Voilà qui je pense souligne l’importance historique de la décision que ce Tribunal est appelée à prendre. Mais, en ce moment, nous ne traduisons pas l’État-Major général allemand devant le Tribunal de l’Histoire, nous l’accusons spécifiquement de crimes contre le Droit international, contre les exigences de la conscience de l’Humanité, telles qu’elles sont exprimées dans le Statut qui dirige ce Tribunal.
Le tableau que nous avons vu est celui d’un groupe d’hommes dotés d’une grande puissance pour le bien ou pour le mal, et qui ont choisi le mal ; qui, délibérément, ont entrepris d’armer l’Allemagne jusqu’à ce que la volonté allemande pût être imposée au reste du monde, et qui, avec joie, se sont unis aux forces les plus mauvaises qui aient agi en Allemagne. « Hitler a produit les résultats que nous désirions tous vivement » nous disent Blomberg et Blaskowitz. C’est manifestement la vérité.
La réciproque n’en est pas moins évidente : les chefs militaires ont fourni à Hitler les moyens et la puissance qui lui étaient nécessaires, ne serait-ce que pour survivre, sans parler de l’accomplissement de ses intentions qui nous semblaient si ridiculement impossibles en 1932, et si effroyablement proches en 1942.
J’ai dit que le militarisme allemand était inepte aussi bien qu’obstiné. Quelque impuissant qu’eût été Hitler sans eux, il a réussi à les dominer. Les généraux et les nazis étaient alliés en 1933. Mais il ne suffisait pas que les généraux fussent ses alliés volontaires, Hitler les voulait, de façon permanente et totale, soumis à son contrôle.
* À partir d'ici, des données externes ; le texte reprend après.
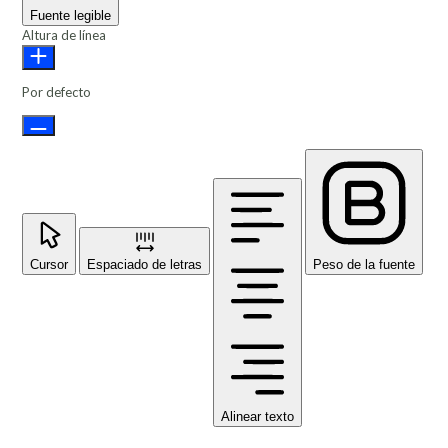
Fuente legible
Altura de línea
Por defecto
Cursor
Espaciado de letras
Peso de la fuente
Alinear texto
Dépourvus d’habileté politique et de principes, les généraux manquaient de caractère et de sens moral suffisants pour résister. Le jour de la mort du président Hindenburg, en août 1934, les officiers allemands ont prononcé un nouveau serment. Le serment précédent avait été prêté à la patrie, celui-là était prêté à un homme : Adolf Hitler. Plus tard, l’emblème nazi fit partie de leur uniforme, et le drapeau nazi devint leur étendard. Par un processus habile d’infiltration dans les positions-clefs, Hitler s’empara de toute la machine militaire.
Sans aucun doute, nous entendrons ces généraux nous demander ce qu’ils auraient bien pu faire. Ils nous diront qu’ils étaient impuissants, qu’ils devaient protéger leur carrière, leur famille, leur vie, et que pour cela ils devaient suivre les décisions de Hitler. Ce devint sans aucun doute la vérité ; mais ces généraux ont été un facteur essentiel dans l’accès de Hitler au pouvoir total, et ils ont été complices de ses buts criminels d’agression. Il est toujours difficile et dangereux de se retirer d’un complot criminel. On n’a jamais admis qu’un conspirateur pût demander grâce en prétendant que ses compagnons dans le complot menaçaient de lui nuire, s’il se retirait de ce complot. À bien des égards, le spectacle que l’État-Major général et le Haut Commandement allemand nous offrent aujourd’hui est le plus dégradant de tous les groupes ou organisations accusés devant ce Tribunal. Ils sont porteurs d’une tradition qui n’est pas dénuée de valeur ou d’honneur, et ils émergent de cette guerre marqués des stigmates du crime et de l’impuissance. Attirés par la politique militariste et agressive des nazis, les généraux allemands se sont trouvés entraînés dans des aventures dont ils n’avaient pas prévu l’envergure. Les crimes auxquels presque tous ont participé volontairement et en les approuvant ont engendré d’autres crimes auxquels ils participèrent encore, d’une part parce qu’ils étaient impuissants à changer la politique du Gouvernement nazi, d’autre part parce qu’ils devaient continuer à collaborer pour sauver leur propre existence. Après avoir accepté cette collaboration, l’État-Major général et le groupe du Haut Commandement ont projeté et exécuté une foule d’actes d’agression qui transformèrent l’Europe en un charnier, et ils ont toléré l’emploi par les Forces armées de méthodes odieuses et atrocement réalisées, de méthodes de terreur, de pillage et de massacre généralisés.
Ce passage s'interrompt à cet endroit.